Главный сунул в карман моей рубашки паспорт, пиджак с меня сорвали, заставили снять брюки и почти любезно поволокли к выходу. Оружия, как ты понимаешь, я при себе не имел.
— Если меня выпустят, я пришлю копов, — крикнул я Паламарчуку.
— Давай поскорее, — на хорошем английском пискнул уже раздевшийся догола шахматист. Да, этот парень не выглядел культуристом…

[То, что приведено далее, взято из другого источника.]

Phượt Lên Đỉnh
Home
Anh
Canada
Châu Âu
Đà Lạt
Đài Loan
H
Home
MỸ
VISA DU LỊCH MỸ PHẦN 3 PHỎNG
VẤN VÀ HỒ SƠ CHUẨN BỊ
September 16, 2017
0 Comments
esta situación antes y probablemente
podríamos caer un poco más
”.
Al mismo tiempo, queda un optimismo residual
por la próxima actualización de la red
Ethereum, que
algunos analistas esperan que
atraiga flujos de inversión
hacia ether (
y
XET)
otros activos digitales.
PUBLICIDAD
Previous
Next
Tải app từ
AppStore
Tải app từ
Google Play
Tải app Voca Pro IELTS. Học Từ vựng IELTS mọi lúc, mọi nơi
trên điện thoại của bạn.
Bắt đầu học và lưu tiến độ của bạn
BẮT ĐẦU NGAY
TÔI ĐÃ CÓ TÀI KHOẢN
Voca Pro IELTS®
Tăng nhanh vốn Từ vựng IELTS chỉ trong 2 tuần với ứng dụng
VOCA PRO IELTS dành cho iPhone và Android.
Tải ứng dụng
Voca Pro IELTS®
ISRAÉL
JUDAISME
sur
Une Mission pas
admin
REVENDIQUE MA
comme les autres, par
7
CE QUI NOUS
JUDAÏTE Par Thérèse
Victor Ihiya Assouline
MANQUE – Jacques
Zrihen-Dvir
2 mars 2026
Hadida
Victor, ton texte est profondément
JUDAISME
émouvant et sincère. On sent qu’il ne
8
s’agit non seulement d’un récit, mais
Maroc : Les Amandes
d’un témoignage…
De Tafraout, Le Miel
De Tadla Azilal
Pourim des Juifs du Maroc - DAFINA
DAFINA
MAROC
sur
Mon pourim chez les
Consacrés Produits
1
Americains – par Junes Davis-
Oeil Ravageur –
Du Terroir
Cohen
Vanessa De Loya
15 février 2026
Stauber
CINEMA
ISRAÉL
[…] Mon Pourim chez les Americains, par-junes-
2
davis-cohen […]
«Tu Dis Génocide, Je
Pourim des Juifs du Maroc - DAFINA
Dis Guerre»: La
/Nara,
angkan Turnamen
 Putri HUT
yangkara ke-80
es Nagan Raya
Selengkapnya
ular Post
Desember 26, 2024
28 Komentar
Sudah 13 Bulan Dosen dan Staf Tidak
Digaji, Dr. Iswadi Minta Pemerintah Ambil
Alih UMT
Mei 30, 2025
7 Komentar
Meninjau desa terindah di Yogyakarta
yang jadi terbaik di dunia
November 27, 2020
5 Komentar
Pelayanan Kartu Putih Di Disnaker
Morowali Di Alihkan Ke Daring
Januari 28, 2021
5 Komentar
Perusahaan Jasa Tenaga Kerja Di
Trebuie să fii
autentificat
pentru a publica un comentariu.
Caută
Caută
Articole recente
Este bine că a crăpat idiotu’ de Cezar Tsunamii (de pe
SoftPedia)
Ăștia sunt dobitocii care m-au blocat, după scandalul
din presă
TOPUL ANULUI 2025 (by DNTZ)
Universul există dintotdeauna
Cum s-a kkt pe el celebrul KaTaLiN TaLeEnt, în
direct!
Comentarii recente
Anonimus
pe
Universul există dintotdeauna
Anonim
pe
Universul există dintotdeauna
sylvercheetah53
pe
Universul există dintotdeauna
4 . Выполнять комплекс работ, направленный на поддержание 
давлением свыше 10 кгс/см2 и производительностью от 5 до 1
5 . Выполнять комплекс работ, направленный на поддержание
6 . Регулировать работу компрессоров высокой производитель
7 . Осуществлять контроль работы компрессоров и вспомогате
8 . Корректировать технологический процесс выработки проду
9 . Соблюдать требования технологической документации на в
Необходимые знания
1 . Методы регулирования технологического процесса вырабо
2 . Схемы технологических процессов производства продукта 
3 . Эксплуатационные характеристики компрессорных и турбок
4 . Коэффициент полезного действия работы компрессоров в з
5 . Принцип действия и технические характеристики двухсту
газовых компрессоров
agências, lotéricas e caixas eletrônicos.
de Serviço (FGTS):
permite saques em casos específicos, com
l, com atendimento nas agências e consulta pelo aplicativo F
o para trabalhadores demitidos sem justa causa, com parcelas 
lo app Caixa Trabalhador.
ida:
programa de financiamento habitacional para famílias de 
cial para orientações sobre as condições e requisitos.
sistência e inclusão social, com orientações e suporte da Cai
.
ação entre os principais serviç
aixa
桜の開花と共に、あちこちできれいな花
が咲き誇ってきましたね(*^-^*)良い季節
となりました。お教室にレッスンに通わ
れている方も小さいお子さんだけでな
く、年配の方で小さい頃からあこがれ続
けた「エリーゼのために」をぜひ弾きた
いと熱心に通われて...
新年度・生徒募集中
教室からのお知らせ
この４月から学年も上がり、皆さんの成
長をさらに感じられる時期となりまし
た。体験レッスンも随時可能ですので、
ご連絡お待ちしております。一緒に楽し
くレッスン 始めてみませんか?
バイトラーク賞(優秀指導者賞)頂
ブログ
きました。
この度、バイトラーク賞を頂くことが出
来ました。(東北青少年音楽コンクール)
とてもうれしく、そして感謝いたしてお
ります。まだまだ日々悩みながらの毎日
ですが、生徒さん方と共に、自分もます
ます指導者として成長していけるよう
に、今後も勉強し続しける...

Натянув на голову мешок, меня поволокли вниз. Потом пинком швырнули куда-то. Сгруппировавшись, я катился вниз и вдруг растянулся на чем-то твердом. Вокруг было тихо, никто не нарушал мой покой. Тогда я сел, с удивлением ощупав ладонями теплый асфальт и содрал с головы мешок.
Представляешь, — пустынное шоссе, петляющее вдоль берега моря. Редкие фонари, вокруг которых кружит мошкара. Я — в беленьких трусиках и голубой рубашке. Без копейки денег, но с английским паспортом в кармашке. И абсолютно живой! Ты будешь смеяться, но, кажется, у меня нечасто бывали такие веселые минуты: я хохотал, как помешанный, представив, что произошло бы с моими бывшими коллегами, доведись им увидать такую картину!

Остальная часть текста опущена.